The company’s Q1 earnings on May 4 surprised investors by slashing 80% of its dividend — from $0.24 to $0.05 — and reporting $511 million in losses to its direct-to-consumer streaming unit. The stock tumbled over 28% in response and has since dragged further, hitting its 52-week low on May 17. The past year has seen the stock fall by more than 50%.
Dropping the dividend is perhaps the most worrying signal to the market, indicating the company doesn’t anticipate a sudden meaningful rebound to past states of profitability such that it would be flush with enough cash to pay out to investors before meeting its own cost and debt obligations.

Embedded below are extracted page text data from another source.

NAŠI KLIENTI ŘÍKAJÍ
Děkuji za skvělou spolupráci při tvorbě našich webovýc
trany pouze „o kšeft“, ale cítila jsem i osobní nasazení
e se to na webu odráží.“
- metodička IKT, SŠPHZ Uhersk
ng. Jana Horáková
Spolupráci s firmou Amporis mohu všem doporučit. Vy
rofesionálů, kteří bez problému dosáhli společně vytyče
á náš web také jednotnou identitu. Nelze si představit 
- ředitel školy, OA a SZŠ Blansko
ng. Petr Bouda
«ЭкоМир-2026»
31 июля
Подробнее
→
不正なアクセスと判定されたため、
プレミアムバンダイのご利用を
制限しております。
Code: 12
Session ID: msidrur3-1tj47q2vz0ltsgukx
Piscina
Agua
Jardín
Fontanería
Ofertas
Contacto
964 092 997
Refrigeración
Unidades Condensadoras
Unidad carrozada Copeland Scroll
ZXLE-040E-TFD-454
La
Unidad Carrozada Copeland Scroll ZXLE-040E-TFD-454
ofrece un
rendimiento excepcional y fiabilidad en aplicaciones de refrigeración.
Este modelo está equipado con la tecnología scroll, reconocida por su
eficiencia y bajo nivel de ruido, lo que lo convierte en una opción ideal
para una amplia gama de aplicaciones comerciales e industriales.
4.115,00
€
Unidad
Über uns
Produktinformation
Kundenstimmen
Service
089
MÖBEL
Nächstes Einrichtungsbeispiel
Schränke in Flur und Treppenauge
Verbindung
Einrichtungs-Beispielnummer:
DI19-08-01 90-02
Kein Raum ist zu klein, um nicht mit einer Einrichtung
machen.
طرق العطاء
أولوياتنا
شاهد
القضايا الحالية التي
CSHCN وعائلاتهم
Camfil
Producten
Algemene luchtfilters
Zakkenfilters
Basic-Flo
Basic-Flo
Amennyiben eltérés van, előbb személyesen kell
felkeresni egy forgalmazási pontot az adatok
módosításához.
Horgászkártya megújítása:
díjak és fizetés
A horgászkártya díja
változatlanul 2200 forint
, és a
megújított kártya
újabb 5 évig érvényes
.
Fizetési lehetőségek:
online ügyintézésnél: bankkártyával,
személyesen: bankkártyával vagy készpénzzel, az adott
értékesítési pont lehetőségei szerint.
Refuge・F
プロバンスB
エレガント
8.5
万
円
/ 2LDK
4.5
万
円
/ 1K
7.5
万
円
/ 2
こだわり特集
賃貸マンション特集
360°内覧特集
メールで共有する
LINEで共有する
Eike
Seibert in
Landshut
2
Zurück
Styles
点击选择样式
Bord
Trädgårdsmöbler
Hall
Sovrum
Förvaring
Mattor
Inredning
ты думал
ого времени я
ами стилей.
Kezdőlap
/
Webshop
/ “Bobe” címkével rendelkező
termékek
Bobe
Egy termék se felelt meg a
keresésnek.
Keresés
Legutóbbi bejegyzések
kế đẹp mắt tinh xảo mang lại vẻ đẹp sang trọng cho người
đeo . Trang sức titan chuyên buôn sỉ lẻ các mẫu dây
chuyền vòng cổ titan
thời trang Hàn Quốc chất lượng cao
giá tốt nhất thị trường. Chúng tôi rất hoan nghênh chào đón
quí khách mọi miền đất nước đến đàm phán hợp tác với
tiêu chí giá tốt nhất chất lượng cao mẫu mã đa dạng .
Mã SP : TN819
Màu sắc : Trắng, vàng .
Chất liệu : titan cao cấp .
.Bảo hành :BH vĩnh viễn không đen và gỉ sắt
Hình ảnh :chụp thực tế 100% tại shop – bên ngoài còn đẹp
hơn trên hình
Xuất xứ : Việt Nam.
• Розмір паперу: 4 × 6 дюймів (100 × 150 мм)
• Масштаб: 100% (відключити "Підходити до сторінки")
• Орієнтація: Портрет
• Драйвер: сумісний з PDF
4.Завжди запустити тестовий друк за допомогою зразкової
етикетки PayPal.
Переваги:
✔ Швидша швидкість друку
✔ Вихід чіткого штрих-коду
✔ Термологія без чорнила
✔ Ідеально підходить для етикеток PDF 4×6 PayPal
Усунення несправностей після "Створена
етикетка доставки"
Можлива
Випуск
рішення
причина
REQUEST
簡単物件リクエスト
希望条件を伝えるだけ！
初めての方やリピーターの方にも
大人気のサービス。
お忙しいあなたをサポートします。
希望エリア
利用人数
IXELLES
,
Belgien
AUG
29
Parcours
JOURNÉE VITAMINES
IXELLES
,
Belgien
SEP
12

Indeed, earlier this month, major Paramount shareholder and billionaire stock magi Warren Buffett — whose Berkshire Hathaway owns a 15.3% stake in Paramount Global after acquiring almost 69 million shares in the first quarter — commented at its annual meeting in Omaha on May 6, “It’s not good news when any company cuts its dividend dramatically.”
After hours last Wednesday, Paramount chairwoman Shari Redstone fired her own signal to undergird market confidence, buying $2.5 million in company stock then trading at a 52-week low. If an activist investor does emerge against Paramount, it wouldn’t be the first of the year against a media company.
In the past 12 months, Disney has faced off with two activist investors, including Dan Loeb in September 2022 and Nelson Peltz in January. Among Peltz’s demands, in particular, were several that read like what could easily be mounted against Paramount: revamp the streaming business, refocus on profits and reinstate the dividend.
The danger for Paramount comes amid clearer recognition on Wall Street that streaming is just not that great a business to be in. At least it’s not when compared with the predictable cash cow of cable’s subscription and affiliate revenues, themselves in secular ebb due to cord-cutting.
Even as Paramount+ has continued to grow subscribers — adding 4.1 million subs in the quarter to a total 60 million — Paramount’s DTC streaming unit has seen losses every quarter as expenses seriously outweigh revenues.
In fairness to Paramount, streaming efforts from all the major U.S. media conglomerates remain money losers as they’re pressured to spend on content and keep prices competitive to grow and retain subscribers. But Paramount has also reportedly faced internal scrutiny for its ballooning content expenditures. Even executives are reported to privately question the exorbitant sums — over $500 million a year — that Paramount has floated to hitmaker showrunner Taylor Sheridan, the man at the top of the company’s biggest shows, such as “Yellowstone.”
Simultaneously, companies are watching streaming subs varyingly come and go amid broader economic inflation that’s squeezing consumer spending. Churn is now likely an unavoidable constant in operating a streaming business. But that makes it no less challenging as an unpredictable factor media companies need to continuously mitigate by maintaining a steady supply of hits — or at least access to content subscribers are consistently willing to pay for month after month — at a price consumers are willing to pay.
While all services have some churn, churn rates at Paramount+ and Showtime have consistently ranked among the highest among rival streaming services over the last year, particularly against low-churn Netflix, Disney+ and Hulu.
Buffett years ago indicated he wasn’t interested in activist investing, which he viewed as pressure just to make the stock jump in the short term. While times change, and so can minds, if or when an activist investor emerges against Paramount, it would mount additional challenges on an already challenged company.